Diodes (Including LEDs) are non-linear. Their resistance changes with applied voltage. When you apply a small voltage, the resistance is high and very little current flows. As you approach the rated forward voltage (around 2V for a typical LED), the resistance suddenly drops and you get lots of current... You'll get as much current as the source (the Arduino) can provide, or as much as it takes to burn-out the LED.
LEDs are considered "constant voltage" devices. You supply a constant current and the LED's forward breakdown voltage is held (approximately) constant by the characteristics of the LED. With components in series, the voltage is divided among the components. As long as the 5V Arduino output remains constant, and the voltage across the LED remains constant (about 2V) the voltage across the resistor remains constant (about 3V). The resistor is a linear device, so current is proportional to voltage. As long as the voltage across the resistor remains constant, the current through it remains constant. The same current flows through series components (the LED and resistor), so you have a constant current source!

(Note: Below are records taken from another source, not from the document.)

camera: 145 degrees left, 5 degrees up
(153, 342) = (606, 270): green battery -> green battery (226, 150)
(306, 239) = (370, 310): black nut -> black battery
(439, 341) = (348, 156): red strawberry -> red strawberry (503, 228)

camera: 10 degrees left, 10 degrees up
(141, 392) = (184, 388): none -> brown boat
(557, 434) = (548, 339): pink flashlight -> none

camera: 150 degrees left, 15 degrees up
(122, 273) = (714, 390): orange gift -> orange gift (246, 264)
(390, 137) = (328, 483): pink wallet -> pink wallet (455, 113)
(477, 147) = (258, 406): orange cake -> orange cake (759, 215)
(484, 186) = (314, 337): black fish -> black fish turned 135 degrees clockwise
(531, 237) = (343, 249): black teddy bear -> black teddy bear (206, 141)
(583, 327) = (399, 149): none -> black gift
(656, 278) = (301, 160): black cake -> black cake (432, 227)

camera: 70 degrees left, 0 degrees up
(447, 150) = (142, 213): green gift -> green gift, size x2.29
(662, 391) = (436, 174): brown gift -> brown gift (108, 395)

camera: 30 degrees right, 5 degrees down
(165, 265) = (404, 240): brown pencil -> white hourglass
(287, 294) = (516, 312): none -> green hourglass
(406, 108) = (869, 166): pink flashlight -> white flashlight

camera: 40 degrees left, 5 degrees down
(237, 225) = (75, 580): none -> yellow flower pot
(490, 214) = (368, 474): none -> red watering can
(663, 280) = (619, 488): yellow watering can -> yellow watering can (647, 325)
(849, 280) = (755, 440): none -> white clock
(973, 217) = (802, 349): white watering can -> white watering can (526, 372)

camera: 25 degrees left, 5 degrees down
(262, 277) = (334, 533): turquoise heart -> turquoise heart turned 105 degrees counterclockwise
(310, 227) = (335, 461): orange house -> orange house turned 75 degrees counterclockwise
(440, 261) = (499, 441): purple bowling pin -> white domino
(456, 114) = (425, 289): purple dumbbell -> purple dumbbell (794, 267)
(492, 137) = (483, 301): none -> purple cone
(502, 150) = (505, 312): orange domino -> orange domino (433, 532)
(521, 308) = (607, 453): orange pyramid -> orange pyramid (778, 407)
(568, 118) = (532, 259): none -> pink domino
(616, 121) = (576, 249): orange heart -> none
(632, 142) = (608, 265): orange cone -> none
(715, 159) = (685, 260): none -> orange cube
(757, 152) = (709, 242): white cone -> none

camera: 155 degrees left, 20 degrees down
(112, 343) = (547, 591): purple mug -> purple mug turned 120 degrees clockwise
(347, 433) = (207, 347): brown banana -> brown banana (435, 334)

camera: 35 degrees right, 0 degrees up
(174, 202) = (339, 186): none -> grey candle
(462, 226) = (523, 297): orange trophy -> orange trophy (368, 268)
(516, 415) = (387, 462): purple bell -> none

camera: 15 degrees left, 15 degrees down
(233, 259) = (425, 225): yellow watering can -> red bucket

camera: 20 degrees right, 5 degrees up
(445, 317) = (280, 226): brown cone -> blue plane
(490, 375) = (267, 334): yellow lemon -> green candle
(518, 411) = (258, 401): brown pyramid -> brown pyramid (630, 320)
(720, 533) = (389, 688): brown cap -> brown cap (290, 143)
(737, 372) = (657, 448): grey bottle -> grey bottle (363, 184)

Under normal conditions you should be getting about 5V out of the Arduino when the output is high. But if you have a multimeter, you'd find that you are only getting slightly more than the rated LED voltage, and if you measure current you'll find that you are exceeding the Arduino's rated maximum output current of 40mA.
If electronics is going to be a hobby for you son, I suggest he get a multimeter. (Here in the U.S. you can get one online starting at about $10 USD.)
He also needs to understand [u]Ohm's Law[/u] which describes the relationship between voltage, resistance, and current, and [u]Kirchhoff's Laws[/u] which describe how voltage divides in series circuits and how current divides in parallel circuits.